En la más actual La huérfana, es la niña la que se dedica a instigar a una familia desestructurada que viven en un chalet enorme apartado en el campo. La madre adoptiva aquí no es la única que advierte la amenaza, puesto que los hijos son conscientes también, pero los tres son demasiado frágiles, poco valorados por la sociedad para que sus opiniones sean tenidas en cuenta. Asistimos a un marido exageradamente en la inopia pero a la vez con una actitud creíble que se repite muchas veces en la vida real: prefiere creer a cualquier extraño antes que a su mujer, y además aprovecha este tipo de deslices para continuar tratándola con una actitud condescendiente con la que la encierra cada vez más.

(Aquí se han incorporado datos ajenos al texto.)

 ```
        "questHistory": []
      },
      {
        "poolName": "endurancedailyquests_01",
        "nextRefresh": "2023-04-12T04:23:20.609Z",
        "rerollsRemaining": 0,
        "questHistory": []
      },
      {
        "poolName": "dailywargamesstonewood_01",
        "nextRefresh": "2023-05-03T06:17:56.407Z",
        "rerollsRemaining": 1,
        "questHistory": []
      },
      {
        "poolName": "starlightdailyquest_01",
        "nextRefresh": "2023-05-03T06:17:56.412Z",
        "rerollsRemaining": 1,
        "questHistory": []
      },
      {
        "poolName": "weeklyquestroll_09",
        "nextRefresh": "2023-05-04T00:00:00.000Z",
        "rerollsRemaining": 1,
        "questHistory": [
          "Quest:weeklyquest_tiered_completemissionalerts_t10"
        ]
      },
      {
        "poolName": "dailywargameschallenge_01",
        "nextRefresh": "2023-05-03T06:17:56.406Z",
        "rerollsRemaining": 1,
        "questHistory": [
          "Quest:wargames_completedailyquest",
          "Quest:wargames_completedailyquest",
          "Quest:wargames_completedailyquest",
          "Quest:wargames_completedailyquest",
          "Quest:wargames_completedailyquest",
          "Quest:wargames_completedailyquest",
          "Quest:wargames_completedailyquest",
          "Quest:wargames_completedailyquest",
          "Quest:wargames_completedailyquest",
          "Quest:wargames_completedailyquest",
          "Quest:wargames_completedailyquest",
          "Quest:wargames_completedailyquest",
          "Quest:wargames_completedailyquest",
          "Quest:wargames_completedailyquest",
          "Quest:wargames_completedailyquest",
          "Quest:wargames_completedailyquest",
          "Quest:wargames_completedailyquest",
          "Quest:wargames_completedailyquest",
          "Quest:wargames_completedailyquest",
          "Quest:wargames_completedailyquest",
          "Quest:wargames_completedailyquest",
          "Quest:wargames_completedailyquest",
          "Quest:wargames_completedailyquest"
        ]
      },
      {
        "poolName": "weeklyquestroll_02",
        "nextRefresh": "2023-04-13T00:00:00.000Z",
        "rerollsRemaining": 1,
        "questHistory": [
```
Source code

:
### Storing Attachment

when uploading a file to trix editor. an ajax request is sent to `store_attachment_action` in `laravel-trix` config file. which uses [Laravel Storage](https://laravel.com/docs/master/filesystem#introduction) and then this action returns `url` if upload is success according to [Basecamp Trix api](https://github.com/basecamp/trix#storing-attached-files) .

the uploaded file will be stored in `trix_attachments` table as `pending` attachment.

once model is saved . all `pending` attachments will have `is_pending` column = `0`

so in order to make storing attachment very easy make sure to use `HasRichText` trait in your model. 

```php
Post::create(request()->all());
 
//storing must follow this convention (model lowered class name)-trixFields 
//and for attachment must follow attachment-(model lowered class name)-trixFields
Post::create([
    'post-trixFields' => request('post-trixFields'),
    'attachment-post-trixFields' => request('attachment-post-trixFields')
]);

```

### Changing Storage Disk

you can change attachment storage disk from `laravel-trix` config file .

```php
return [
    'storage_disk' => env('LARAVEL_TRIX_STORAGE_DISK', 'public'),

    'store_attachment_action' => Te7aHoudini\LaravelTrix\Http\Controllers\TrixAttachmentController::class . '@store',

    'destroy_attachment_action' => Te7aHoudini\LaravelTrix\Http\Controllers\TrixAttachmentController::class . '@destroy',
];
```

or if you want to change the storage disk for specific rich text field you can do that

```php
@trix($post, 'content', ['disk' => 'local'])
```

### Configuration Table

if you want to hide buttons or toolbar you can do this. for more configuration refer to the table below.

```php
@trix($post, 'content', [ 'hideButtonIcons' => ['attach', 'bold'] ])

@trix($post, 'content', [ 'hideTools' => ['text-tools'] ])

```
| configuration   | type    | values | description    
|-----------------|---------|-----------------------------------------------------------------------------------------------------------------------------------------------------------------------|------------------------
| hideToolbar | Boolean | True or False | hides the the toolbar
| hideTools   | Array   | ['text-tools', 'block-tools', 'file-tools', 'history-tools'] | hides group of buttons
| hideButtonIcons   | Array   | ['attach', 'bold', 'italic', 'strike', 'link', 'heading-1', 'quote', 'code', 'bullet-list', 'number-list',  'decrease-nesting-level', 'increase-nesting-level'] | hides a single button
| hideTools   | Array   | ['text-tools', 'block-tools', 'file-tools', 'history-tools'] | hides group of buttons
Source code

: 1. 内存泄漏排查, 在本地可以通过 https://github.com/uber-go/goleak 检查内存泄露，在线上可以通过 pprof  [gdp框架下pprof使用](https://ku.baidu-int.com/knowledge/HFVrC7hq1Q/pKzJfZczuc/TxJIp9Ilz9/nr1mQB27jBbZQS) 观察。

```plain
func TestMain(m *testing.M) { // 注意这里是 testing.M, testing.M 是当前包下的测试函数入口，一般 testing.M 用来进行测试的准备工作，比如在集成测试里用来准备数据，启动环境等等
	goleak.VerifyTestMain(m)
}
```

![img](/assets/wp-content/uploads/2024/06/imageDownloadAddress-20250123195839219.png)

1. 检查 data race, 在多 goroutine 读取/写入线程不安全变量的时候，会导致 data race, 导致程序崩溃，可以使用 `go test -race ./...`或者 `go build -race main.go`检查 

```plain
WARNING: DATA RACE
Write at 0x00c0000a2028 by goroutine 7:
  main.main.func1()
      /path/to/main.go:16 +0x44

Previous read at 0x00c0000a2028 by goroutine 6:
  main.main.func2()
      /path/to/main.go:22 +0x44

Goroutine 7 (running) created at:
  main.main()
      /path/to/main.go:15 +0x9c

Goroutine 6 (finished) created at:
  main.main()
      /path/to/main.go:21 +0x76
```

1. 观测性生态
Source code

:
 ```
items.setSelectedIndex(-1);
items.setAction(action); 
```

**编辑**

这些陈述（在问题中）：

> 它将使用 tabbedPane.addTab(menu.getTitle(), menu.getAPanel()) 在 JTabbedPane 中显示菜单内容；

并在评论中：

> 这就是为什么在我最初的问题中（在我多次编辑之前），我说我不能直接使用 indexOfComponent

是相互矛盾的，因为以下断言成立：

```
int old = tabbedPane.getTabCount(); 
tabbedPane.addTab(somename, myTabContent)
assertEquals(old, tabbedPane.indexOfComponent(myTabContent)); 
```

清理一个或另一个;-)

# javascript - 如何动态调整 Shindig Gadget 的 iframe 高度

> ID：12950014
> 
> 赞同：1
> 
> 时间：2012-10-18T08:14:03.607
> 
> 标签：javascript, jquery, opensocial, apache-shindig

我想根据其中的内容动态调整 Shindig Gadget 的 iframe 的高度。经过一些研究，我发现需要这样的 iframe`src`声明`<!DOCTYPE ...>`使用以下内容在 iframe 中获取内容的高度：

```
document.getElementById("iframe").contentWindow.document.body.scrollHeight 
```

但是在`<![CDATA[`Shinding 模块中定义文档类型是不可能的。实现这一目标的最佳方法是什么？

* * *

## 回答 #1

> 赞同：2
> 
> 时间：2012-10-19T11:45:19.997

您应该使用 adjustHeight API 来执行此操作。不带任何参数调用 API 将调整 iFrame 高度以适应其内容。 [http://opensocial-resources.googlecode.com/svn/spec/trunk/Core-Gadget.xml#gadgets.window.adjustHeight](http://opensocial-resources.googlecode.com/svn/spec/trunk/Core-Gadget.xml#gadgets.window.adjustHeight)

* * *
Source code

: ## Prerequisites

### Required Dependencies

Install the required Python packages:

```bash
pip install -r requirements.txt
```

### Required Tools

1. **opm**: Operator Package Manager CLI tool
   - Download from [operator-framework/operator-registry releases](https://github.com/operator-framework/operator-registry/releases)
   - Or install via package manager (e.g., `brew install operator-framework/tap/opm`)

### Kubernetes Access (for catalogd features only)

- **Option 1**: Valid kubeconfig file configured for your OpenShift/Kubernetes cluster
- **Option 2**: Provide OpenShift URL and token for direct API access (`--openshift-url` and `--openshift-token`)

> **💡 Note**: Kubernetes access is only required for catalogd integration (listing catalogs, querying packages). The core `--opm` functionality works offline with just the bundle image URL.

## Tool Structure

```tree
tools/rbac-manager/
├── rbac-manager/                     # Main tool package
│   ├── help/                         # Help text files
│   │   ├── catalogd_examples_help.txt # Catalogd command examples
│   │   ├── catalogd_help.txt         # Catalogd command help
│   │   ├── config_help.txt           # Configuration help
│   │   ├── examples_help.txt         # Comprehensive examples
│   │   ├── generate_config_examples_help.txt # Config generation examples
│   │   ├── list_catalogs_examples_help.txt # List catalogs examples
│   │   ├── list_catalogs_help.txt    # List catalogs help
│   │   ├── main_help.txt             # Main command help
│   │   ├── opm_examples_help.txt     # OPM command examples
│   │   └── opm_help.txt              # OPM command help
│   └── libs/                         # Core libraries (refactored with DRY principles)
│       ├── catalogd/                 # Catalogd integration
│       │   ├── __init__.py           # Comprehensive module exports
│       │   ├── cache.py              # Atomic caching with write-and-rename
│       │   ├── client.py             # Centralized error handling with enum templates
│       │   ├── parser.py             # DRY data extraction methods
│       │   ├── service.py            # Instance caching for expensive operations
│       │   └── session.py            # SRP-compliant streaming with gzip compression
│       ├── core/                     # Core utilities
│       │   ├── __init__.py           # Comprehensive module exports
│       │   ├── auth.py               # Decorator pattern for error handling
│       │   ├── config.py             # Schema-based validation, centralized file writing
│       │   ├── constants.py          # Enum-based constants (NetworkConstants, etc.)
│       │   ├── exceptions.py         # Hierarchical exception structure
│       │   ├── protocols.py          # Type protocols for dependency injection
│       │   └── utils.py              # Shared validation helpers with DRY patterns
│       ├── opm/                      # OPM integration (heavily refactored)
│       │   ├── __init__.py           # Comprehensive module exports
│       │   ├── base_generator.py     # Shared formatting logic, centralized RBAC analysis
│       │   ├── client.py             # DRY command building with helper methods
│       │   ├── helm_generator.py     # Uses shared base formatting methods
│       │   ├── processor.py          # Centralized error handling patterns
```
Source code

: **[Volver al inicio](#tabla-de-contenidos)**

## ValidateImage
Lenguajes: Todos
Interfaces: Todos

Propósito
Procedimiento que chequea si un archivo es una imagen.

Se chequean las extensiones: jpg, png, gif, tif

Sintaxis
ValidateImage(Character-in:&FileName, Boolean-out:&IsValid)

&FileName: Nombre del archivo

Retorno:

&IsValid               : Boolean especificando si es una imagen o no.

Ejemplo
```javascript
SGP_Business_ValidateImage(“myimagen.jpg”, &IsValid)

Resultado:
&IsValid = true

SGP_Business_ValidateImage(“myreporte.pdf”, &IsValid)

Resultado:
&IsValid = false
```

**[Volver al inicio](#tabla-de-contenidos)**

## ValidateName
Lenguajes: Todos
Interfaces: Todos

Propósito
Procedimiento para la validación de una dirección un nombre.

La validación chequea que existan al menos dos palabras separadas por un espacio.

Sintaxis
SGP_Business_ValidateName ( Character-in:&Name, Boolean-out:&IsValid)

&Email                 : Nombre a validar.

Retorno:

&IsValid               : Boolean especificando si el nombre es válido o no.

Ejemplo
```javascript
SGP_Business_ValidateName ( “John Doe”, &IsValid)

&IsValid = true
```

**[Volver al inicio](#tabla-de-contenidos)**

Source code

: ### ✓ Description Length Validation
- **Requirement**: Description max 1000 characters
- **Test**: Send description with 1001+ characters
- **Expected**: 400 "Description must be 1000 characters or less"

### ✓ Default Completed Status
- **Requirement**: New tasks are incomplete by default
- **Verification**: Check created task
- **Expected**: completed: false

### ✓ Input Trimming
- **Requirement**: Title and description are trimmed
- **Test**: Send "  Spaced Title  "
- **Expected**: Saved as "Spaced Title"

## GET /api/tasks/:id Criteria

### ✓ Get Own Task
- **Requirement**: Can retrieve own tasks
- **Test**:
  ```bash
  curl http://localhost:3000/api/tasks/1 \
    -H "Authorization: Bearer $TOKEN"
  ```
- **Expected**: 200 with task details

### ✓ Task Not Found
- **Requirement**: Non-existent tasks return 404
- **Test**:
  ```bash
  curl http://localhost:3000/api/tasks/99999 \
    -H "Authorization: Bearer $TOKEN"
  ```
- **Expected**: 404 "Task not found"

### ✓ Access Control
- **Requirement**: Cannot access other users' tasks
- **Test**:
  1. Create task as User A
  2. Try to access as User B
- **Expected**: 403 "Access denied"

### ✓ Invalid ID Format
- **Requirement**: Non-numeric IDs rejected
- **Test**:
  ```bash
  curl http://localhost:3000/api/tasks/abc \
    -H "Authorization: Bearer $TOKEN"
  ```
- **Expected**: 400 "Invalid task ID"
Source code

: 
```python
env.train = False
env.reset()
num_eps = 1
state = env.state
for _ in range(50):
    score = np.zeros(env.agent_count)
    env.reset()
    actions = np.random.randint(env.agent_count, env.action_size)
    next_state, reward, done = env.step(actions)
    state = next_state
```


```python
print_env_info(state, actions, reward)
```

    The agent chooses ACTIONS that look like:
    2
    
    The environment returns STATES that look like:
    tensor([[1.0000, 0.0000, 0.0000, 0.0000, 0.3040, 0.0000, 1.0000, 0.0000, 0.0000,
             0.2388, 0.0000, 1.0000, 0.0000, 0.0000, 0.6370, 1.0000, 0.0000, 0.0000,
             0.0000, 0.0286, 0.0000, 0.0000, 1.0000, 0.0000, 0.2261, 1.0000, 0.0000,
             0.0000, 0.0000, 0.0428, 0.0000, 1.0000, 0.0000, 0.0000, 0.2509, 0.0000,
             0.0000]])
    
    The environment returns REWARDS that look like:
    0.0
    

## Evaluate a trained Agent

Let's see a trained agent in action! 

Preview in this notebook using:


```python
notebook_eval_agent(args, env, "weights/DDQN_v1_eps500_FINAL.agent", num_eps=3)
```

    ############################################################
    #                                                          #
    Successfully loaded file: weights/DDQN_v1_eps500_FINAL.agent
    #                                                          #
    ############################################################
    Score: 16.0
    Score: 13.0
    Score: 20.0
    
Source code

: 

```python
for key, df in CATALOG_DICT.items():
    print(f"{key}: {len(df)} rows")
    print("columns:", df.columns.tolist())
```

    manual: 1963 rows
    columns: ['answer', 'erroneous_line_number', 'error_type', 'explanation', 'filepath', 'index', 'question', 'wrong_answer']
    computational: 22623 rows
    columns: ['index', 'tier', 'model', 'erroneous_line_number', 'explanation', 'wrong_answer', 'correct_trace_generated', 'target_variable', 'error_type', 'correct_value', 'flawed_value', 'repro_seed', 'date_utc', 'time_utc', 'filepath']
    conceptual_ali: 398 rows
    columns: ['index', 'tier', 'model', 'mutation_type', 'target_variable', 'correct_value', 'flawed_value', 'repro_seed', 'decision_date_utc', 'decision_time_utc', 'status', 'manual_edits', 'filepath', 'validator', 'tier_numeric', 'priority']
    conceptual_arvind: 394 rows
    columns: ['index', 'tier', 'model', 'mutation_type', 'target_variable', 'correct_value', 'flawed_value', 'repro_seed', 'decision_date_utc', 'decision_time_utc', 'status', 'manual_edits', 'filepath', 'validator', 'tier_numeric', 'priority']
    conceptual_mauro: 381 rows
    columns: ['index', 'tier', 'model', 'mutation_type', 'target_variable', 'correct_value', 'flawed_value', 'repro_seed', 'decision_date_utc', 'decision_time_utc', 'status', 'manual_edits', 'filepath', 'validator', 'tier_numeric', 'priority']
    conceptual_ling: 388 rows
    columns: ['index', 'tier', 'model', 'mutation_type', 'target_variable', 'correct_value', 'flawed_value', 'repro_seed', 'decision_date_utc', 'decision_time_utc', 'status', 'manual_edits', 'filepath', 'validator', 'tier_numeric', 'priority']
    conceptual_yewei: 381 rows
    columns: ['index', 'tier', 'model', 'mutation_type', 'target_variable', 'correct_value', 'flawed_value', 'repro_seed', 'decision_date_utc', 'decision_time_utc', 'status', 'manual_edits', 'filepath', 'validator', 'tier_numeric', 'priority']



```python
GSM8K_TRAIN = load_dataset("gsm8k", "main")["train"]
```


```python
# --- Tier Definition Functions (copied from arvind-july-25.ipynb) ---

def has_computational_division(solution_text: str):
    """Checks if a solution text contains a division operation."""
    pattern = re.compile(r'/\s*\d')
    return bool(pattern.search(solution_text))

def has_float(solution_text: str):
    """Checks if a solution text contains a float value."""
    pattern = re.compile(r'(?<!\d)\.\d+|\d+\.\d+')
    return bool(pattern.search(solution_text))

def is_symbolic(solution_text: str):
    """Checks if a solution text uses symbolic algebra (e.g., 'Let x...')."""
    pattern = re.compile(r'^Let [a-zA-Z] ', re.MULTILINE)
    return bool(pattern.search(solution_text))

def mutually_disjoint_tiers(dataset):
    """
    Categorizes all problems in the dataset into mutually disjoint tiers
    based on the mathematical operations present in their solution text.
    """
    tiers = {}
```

Quizás sea eso lo realmente creíble. La mujer, más acostumbrada a luchas solitarias, a sentirse parte de una minoría, a no apostar nunca al caballo ganador, puede encarnar mejor el personaje de luchadora frente al mundo, de víctima pero también de verdugo, pues en la complejidad de su mente, en los entresijos de su razón, estriba su secreto.